Right before the House successfully passed its Obamacare replacement, GOP leadership obnoxiously played the “Rocky” theme song as lawmakers walked into a meeting.
Clearly missing the irony in blaring a tune from a movie where the star loses a championship boxing match, Republican leadership further confirmed to the American people that the men and women in charge of legislating are oblivious nerds.
If picturing a bunch of middle-aged white people getting pumped up to a 1970s theme song doesn’t make you cringe enough, there were also reports that Majority Leader Kevin McCarthy pulled up an image of WWII general George S. Patton on a screen and read some of his famous quotes. In other words, it appears that our country is being run by virgin pseudo-history buffs who probably make pillow forts and show off new magic tricks when the C-SPAN cameras aren’t rolling.
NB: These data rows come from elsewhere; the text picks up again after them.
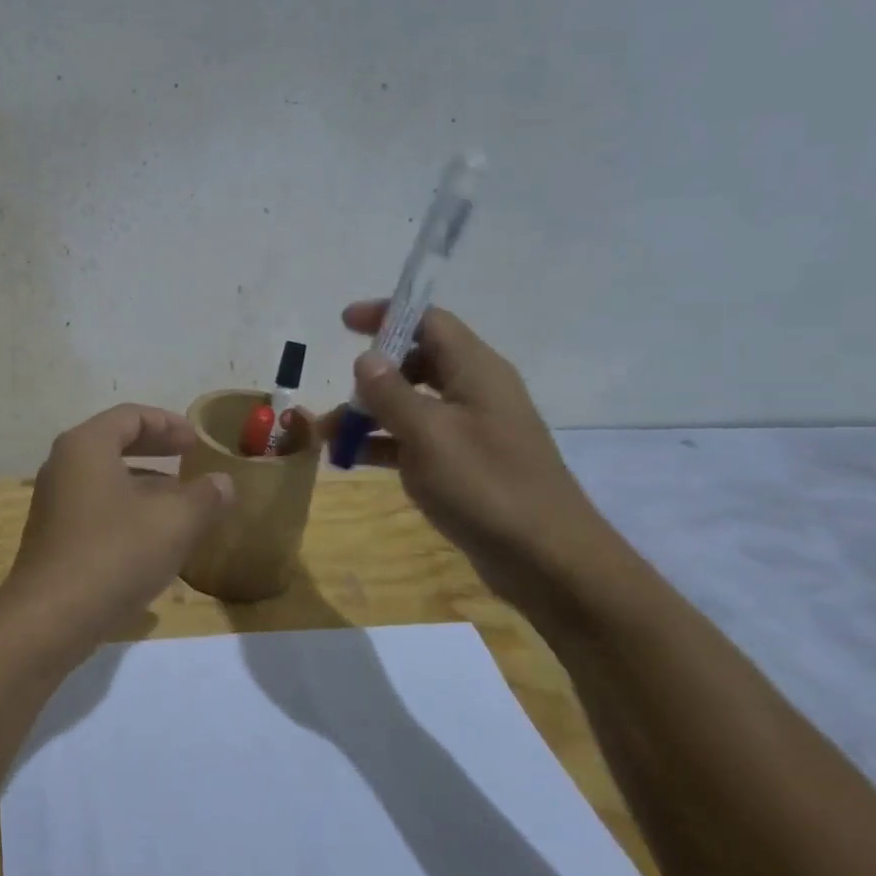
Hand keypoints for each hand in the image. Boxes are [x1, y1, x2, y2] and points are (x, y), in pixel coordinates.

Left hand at [4, 404, 235, 643]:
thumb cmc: (115, 554)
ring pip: (107, 479)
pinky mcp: (54, 538)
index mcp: (86, 446)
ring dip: (145, 485)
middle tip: (190, 459)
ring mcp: (54, 503)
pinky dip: (128, 511)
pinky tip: (155, 540)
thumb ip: (205, 496)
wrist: (51, 619)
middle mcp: (63, 466)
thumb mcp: (174, 522)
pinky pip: (97, 508)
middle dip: (156, 450)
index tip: (197, 441)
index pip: (130, 416)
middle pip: (114, 443)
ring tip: (181, 502)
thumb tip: (223, 482)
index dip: (168, 423)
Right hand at [333, 301, 611, 598]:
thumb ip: (392, 393)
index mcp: (475, 371)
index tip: (343, 323)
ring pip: (412, 404)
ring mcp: (471, 430)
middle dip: (371, 374)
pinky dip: (384, 443)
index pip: (429, 321)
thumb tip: (365, 358)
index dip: (386, 315)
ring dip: (370, 413)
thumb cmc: (487, 486)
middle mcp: (475, 391)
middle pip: (416, 361)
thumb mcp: (429, 435)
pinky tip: (352, 459)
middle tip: (337, 394)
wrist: (547, 560)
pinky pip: (416, 440)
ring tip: (327, 434)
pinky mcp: (465, 464)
The feeling of passing an incredibly unpopular healthcare bill made Republican Congresswoman Martha McSally feel alive like never before—she yelled “Let’s get this fucking thing done!” at her colleagues.
The festivities didn’t end there, with one reporter noticing cases of beer being rolled in for an after party that would make my junior year after-prom look like Burning Man.
They are rolling cases of beer into Capitol and coming to the White House afterwards for a celebration. Kind of remarkable. So far to go.
— Josh Dawsey (@jdawsey1) May 4, 2017
The beer was later uncovered to be Bud Light, but given the overall lameness of the Republican Party, I’m betting that most of them will be sipping on O’Doul’s.